Projet Liban
La cuisine
Last but not least, la nourriture libanaise ! C'est peut-être là que l'accoutumance sera la plus grande et que le manque se fera le plus sentir au retour du voyage… Le Liban est un paradis pour les gastronomes, et en particulier pour les végétariens. Les « mezzés » supposés ne représenter qu'une introduction au plat de viande, constituent en fait un repas à part entière.
Le célèbre tabbouleh est une salade de persil et de tomate, et le fattouch - concombre, radis, oignons verts, tomate, poivron, etc – une salade plus classique, mais tout aussi rafraîchissante. Ma préférée est sans doute la salade de zaatar, terme que l'on traduit souvent par « thym », mais qui dénomme en fait la sarriette cultivée ou plusieurs espèces d'origan sauvage. Quelle saveur ! À mille lieue des insipides laitues du commerce... Citons encore la salade de roquette, roka, ou de pourpier, baqlé, avec des oignons, du citron et du sumac, de petits fruits rouges pulvérisé, acides comme du citron ; les diverses formes d'hoummous, crèmes à base pois chiches et de purée de sésame ou tahini ; les préparations à base d'aubergine, tel le moutabbal, crémeux, à saveur de fumée, ou le makdous, constitué d'aubergines farcies de noix, d’ail et de grenade ; les feuilles de vigne farcies de riz, souvent parfumées à la cannelle ; le chanklisch, un fromage granuleux au goût affirmé ou le haloumi, compact, souvent servi grillé ; les fèves, foul, ou les lupins, termouss ; les légumes cuits à l'huile avec oignons et tomates, par exemple des haricots verts, loubieh, ou des bamieh, fruits d'une Malvacée à texture gluante (le gombo africain) ; la chicorée, hendbeh, cultivée ou sauvage, cuite à l'eau et servies avec huile d’olive et citron ; les concombres et les navets lacto-fermentés ; le yaourt à l'ail et à l'huile d'olive, normal ou gras, au choix ; les kibbés, croquettes de boulghour farcie d'oignons, de viande ou de poisson ; les lentilles, addas, et le riz, rezz, aux oignons ; les pommes de terre aux feuilles de coriandre fraîches... La liste est loin d’être complète.
Quelques mezzés
Pour un snack rapide, la cuisine libanaise se pose également en exemple avec les manakïch, pluriel de mankoucheh, les pizzas libanaises.
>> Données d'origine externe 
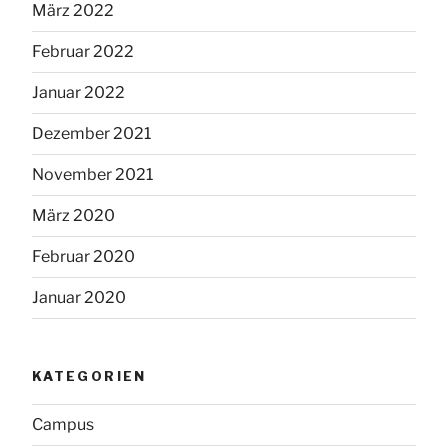
März 2022
Februar 2022
Januar 2022
Dezember 2021
November 2021
März 2020
Februar 2020
Januar 2020
KATEGORIEN
Campus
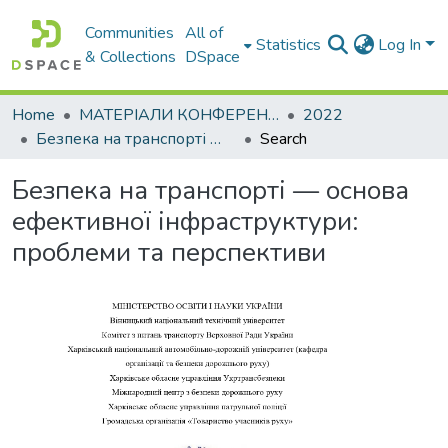
Communities
All of
Statistics
Log In
& Collections
DSpace
Home
МАТЕРІАЛИ КОНФЕРЕНЦІЙ
2022
Безпека на транспорті — основа ефективної інфраструктури: проблеми та перспективи
Search
Безпека на транспорті — основа
ефективної інфраструктури:
проблеми та перспективи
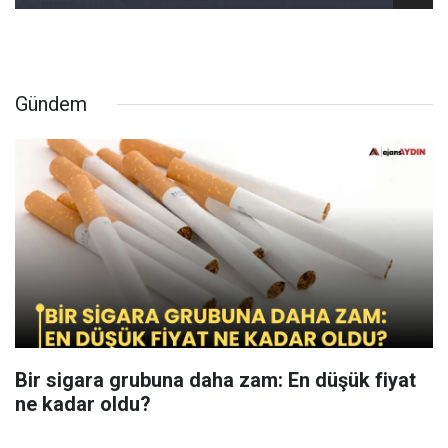
Gündem
Bir sigara grubuna daha zam: En düşük fiyat
ne kadar oldu?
Il s’agit de fines galettes de pâte couvertes de zaatar, de sumac et de graines de sésame, ou encore de fromage, de viande ou de keshk, un mélange de bourghol (boulghour) et de yaourt séché et finement moulu - spécial ! On les sert toutes chaudes du four du boulanger : un régal à toute heure, spécialement apprécié pour le petit déjeuner. On vous proposera parfois une «tartine» : il s'agit d'un pain libanais, plat, rond et creux, ouvert en deux, dont on badigeonne chaque moitié de yaourt gras, labneh, ou d'un mélange de zaatar, sésame, sumac et huile d'olive. Plus connus sont les falafel, à base de fèves et de pois chiches, dont le côté « friture » est légèrement compensé par l'abondante garniture de légumes, persil, chou, tomate, concombres et navets lacto-fermentés.
Un dessert ? Les énumérer ne serait pas charitable, car ils feraient trop envie... Citons simplement le knéfeh, une croûte de bourghol fin surmontant une tranche de fromage, le tout sucré avec un sirop d'eau fleur d'oranger, ma’-zaher. La production de ce dernier est souvent conduite à l'échelle familiale et bat son plein au mois de mars. Les boutons de fleurs de l'oranger amer, bou-sfeir, sont cueillis juste avant qu'ils n'éclosent et distillés dans des alambics de fortune. On prépare de même l'eau de rose, ma’-wared, pour parfumer d'autres desserts.
Et si le café noir vous excite, commandez un « café blanc », kahwe bayda, de l'eau de fleurs d'oranger diluée et sucrée. Si votre religion vous le permet, vous pourrez aussi goûter le vin libanais, plutôt bon, et l'arak, un alcool de raisin parfumé à l'anis.